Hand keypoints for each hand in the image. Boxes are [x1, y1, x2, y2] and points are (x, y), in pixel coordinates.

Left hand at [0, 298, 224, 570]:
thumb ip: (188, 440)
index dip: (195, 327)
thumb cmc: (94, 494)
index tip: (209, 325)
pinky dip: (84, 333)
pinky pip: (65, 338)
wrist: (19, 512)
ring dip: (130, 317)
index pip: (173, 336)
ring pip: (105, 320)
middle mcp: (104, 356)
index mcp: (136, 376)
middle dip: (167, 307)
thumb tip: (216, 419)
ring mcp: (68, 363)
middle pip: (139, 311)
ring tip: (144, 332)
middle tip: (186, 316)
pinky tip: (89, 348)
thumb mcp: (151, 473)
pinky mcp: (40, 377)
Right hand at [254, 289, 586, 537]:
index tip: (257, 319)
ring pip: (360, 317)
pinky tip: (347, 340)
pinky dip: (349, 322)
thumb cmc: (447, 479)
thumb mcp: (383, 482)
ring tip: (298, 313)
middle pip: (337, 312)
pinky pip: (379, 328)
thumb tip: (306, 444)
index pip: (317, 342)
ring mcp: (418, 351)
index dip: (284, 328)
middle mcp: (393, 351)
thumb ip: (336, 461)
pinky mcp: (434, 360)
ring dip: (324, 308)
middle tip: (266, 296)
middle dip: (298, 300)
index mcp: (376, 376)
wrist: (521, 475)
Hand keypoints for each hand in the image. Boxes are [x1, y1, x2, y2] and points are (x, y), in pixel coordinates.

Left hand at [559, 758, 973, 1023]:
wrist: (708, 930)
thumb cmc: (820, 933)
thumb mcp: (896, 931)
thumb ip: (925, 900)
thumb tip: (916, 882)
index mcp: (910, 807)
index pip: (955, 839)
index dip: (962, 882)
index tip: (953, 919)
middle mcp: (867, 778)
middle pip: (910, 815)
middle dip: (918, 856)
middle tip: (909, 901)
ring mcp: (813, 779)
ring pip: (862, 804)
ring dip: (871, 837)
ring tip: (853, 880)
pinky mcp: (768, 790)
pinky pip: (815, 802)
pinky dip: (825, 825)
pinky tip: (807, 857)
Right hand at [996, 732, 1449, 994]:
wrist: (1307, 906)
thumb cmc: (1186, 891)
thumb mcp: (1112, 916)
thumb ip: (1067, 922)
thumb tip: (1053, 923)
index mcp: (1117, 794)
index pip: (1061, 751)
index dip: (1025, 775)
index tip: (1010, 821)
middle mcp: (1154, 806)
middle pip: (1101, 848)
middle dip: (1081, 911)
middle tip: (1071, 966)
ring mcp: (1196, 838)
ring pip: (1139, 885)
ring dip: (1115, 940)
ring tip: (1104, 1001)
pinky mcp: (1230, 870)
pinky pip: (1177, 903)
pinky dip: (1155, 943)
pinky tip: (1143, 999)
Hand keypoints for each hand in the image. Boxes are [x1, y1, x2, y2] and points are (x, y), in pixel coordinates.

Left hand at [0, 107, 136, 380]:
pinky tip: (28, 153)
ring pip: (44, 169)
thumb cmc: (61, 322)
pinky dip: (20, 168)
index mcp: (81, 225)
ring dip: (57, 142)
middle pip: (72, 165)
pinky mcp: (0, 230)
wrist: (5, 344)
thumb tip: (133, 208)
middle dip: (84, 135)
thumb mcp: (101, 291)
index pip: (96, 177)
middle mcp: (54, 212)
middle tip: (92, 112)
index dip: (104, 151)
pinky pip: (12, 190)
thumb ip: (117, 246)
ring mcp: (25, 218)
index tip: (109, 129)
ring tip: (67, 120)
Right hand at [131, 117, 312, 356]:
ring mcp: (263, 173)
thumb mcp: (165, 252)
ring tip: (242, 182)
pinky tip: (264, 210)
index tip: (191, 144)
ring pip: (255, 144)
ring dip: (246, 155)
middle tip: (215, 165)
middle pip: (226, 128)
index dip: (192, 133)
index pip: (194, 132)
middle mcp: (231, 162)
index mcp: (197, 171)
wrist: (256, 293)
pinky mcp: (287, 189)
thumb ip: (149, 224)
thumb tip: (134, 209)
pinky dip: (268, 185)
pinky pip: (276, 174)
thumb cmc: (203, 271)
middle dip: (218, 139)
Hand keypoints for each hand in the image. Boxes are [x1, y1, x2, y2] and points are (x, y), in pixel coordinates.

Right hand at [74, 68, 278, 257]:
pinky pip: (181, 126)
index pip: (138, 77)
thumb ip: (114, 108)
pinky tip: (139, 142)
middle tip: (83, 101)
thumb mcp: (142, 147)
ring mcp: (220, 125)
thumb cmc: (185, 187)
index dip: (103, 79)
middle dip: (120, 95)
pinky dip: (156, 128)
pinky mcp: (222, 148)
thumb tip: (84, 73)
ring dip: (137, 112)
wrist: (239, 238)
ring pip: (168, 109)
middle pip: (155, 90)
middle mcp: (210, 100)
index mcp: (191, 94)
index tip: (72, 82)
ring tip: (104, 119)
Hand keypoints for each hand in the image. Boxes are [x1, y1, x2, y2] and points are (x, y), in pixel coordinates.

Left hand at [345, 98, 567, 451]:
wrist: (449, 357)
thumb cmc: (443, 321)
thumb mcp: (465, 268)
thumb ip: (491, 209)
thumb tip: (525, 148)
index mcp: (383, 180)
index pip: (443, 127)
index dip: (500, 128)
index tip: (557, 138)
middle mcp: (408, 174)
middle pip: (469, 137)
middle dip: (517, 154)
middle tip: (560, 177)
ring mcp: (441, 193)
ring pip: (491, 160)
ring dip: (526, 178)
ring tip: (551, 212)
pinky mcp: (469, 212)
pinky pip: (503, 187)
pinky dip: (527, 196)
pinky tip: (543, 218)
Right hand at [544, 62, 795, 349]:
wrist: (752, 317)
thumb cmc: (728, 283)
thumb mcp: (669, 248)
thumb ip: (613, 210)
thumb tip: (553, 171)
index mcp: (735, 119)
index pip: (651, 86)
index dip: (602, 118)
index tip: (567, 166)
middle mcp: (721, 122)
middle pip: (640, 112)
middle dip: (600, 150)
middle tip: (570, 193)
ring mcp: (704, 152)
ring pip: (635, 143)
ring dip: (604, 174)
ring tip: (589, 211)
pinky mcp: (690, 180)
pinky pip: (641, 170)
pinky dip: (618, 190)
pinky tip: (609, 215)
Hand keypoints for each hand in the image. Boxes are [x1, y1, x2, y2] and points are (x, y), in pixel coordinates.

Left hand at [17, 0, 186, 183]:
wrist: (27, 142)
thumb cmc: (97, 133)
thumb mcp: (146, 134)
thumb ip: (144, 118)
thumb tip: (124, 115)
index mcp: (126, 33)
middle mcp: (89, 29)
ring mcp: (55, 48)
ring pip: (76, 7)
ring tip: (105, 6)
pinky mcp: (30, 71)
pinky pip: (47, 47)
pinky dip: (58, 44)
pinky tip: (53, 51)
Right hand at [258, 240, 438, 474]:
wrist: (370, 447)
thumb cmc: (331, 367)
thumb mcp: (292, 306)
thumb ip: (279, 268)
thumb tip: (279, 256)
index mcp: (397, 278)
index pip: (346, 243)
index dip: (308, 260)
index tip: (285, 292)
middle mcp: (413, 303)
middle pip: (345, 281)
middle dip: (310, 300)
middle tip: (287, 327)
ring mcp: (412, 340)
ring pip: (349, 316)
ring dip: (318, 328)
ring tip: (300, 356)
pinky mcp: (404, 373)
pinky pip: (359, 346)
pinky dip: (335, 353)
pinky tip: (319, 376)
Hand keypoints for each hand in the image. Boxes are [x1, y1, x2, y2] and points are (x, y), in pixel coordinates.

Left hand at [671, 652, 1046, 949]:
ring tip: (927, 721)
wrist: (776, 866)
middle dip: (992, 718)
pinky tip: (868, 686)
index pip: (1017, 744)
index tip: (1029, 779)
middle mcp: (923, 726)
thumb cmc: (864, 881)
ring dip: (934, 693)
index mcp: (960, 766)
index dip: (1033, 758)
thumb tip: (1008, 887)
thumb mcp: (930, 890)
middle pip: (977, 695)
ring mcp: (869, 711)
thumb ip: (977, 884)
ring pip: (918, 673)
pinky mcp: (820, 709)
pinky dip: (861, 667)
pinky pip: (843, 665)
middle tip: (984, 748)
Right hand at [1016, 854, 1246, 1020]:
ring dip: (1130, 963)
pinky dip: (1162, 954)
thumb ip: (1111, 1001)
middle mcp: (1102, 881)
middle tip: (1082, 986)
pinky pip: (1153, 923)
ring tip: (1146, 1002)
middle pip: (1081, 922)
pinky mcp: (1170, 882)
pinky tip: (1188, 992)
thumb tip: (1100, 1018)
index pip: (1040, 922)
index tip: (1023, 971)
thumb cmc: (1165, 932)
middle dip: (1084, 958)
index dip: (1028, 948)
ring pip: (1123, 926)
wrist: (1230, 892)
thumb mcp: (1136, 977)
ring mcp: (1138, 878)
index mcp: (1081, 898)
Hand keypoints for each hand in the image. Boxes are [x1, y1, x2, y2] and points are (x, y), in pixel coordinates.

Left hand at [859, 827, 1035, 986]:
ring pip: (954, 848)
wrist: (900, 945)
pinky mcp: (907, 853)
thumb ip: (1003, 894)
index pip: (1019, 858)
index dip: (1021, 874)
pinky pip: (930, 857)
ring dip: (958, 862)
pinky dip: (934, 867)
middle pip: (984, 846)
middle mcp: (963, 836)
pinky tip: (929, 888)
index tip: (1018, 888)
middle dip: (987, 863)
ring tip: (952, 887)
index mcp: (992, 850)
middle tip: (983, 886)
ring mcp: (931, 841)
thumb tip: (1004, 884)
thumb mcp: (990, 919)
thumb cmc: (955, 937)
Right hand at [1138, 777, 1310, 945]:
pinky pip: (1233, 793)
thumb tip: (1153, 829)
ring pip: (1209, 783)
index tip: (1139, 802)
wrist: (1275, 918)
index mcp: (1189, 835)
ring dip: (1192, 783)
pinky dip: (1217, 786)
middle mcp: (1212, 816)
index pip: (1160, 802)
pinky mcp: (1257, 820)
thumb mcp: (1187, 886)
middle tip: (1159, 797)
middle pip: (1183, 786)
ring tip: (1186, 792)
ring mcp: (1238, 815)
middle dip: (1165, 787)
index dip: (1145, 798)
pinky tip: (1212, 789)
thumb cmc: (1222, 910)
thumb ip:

EXERCISE DESCRIPTION: Each line above from the one with "middle dip: (310, 300)" up to and including the one with "index tip: (1029, 779)" must be set down exactly, and no line outside that span may appear.

OUTPUT BELOW:
middle dip: (310, 300)
middle tip: (287, 327)
ring mcp: (412, 340)
ring pip: (349, 316)
ring dip: (318, 328)
ring tip: (300, 356)
pinky mcp: (404, 373)
pinky pip: (359, 346)
pinky dip: (335, 353)
pinky tip: (319, 376)
Hand keypoints for each hand in the image. Boxes are [x1, y1, x2, y2] and points are (x, y), in pixel coordinates.

Left hand at [671, 652, 1046, 949]:
ring tip: (927, 721)
wrist: (776, 866)
middle dip: (992, 718)
pinky tip: (868, 686)
index pip: (1017, 744)
index tip: (1029, 779)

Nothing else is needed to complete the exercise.